Vous m'aviez interrogé sur les autres salmonelles que nous avons trouvées. Salmonella Agona n'est pas une souche très fréquente en filière bovine, nous avons terminé une enquête fine 2016 sur la contamination de cette filière, et dans les dix sérovars particulièrement prévalents dans la filière bovine, nous n'avons pas trouvé de S. Agona. En premier, nous avons trouvé S. Mbandaka, et en deuxième S. Montevideo, qui sont des salmonelles assez typiques de troupeaux bovins. Nous les avons aussi retrouvées dans les environs de cette usine, il n'y a donc pas que S. Agona, mais on n'a pas observé de cas de contamination humaine à ce sérotype lors de cet épisode. Cela signifie qu'il existe des salmonelles typiquement bovines dans l'environnement de cette usine, et les échantillonnages qui ont été faits, notamment sur des roues de camion ou des garde-boue de transports de lait cru, ont permis d'identifier ces salmonelles : on les retrouve fréquemment dans l'environnement des troupeaux laitiers.

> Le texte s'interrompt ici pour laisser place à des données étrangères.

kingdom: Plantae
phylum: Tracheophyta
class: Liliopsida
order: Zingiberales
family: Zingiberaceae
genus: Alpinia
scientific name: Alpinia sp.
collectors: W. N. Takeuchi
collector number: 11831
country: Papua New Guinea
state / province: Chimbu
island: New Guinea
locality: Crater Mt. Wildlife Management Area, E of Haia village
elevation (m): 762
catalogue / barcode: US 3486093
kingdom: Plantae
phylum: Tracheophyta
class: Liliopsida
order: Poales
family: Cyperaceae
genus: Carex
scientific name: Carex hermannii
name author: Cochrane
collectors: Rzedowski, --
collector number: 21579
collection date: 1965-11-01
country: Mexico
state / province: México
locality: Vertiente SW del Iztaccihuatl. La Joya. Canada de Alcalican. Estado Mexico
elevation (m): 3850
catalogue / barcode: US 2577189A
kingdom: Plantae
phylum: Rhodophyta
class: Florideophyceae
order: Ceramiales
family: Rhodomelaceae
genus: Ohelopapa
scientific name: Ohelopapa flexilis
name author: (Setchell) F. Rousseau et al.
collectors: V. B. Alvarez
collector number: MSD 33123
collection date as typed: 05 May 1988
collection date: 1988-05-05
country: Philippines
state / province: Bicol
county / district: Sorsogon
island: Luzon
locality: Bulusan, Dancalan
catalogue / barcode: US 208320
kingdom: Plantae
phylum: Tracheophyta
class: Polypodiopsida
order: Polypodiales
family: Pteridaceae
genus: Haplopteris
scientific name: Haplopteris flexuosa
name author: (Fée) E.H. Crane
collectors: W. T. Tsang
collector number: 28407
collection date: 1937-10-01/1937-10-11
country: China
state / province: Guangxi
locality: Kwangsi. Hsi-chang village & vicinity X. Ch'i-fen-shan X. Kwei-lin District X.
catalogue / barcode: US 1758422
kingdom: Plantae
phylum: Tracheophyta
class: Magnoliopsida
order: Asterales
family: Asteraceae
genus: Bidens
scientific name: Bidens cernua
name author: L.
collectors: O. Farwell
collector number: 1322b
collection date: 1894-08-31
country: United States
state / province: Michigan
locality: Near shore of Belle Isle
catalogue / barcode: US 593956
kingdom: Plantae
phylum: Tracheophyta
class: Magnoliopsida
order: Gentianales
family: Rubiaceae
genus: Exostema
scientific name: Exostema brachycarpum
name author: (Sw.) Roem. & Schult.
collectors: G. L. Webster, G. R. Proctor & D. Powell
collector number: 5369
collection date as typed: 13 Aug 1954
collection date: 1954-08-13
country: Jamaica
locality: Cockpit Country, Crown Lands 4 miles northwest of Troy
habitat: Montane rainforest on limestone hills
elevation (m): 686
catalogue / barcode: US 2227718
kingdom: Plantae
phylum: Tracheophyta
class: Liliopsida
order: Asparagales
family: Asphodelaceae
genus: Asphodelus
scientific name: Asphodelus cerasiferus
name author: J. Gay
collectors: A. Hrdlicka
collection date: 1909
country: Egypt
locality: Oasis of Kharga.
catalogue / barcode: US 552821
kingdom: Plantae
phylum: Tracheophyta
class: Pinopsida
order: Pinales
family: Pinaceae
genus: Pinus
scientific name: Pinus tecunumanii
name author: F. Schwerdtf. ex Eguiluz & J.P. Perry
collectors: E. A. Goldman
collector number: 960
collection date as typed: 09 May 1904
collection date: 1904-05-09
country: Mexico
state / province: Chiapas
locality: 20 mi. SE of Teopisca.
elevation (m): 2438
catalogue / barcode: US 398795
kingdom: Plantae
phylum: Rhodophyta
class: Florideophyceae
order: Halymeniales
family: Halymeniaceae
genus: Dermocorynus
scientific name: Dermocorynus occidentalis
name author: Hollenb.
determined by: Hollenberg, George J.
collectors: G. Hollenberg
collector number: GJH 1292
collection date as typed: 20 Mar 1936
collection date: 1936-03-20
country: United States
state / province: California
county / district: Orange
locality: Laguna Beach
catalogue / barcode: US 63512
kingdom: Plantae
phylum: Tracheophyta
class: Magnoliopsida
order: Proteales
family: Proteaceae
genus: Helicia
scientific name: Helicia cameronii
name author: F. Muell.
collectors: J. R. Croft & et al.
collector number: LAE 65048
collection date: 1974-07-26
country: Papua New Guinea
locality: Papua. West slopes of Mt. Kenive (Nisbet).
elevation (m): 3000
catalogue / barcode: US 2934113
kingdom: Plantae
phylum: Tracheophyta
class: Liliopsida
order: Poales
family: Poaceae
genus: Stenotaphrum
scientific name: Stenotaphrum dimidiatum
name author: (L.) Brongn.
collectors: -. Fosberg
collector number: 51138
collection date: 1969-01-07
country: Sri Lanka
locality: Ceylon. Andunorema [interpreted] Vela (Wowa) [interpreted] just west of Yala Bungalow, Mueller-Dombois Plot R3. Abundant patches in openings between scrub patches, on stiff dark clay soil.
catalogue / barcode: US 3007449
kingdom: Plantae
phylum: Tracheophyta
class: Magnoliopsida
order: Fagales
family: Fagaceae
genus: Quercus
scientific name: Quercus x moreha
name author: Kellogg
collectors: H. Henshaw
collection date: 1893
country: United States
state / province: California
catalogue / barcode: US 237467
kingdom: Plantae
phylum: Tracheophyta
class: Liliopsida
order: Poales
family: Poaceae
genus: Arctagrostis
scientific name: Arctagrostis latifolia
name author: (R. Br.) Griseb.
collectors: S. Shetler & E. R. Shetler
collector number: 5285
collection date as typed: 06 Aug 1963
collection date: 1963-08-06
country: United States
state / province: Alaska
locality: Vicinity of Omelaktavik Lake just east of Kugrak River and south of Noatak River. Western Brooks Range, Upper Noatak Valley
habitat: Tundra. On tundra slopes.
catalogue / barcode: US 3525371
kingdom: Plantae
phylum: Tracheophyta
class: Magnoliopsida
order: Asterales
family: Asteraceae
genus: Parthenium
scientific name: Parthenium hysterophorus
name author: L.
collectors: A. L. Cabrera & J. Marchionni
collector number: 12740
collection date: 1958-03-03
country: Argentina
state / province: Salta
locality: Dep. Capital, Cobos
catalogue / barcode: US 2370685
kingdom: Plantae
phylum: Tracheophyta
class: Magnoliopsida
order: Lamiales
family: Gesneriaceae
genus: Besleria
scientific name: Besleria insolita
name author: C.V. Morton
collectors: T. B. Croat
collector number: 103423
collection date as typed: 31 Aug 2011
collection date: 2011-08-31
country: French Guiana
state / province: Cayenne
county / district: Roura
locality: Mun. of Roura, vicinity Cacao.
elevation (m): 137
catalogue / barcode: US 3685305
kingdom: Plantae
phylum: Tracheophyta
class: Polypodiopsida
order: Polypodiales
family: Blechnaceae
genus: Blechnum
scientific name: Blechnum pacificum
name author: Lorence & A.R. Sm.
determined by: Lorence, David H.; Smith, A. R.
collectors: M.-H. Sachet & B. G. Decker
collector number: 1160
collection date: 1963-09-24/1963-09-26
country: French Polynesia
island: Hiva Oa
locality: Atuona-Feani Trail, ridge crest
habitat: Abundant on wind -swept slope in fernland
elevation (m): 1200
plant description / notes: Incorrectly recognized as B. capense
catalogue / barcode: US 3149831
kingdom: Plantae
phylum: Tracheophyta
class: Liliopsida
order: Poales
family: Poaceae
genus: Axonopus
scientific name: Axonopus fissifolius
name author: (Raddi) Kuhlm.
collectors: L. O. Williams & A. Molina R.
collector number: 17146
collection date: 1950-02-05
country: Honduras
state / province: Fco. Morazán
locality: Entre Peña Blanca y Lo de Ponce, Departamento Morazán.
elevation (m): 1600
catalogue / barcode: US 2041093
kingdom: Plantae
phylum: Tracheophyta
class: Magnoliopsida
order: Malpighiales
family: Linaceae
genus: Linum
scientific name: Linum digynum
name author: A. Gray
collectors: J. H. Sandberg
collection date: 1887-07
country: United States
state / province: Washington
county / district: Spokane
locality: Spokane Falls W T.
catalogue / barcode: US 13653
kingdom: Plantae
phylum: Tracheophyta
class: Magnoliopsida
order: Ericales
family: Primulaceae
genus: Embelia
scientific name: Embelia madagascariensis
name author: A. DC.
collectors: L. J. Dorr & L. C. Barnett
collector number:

L'important est d'éviter que les salmonelles n'entrent à l'intérieur même de l'usine. La pasteurisation se déroule dans une autre partie de l'usine ; dans la partie où l'on prépare le lait en poudre, on fait entrer du lait pasteurisé et d'autres ingrédients qui y sont rajoutés. Il faut être très vigilant sur la qualité et la sécurité microbiologique de ces composants, mais aussi sur tout ce qui peut entrer par les chaussures, le personnel, sur tous ces aspects qui relèvent de ce que l'on appelle communément la biosécurité. Le plan de maîtrise sanitaire de l'établissement est constitué de toutes ces mesures ; il ne se résume pas à l'analyse. L'analyse sanctionne le fait que tout a été respecté et que le produit, à la fin, est sain, loyal et marchand et ne contient pas de salmonelles. Quand elle est positive, c'est évidemment un signal fort ; mais quand elle est négative, cela signifie seulement qu'au risque statistique près, aucune salmonelle n'a été trouvée, ce qui ne veut pas dire qu'il n'en existe pas. Il est donc important que toutes les autres procédures soient respectées pour éviter d'avoir des salmonelles, et que s'il y en a, il y en ait le moins possible.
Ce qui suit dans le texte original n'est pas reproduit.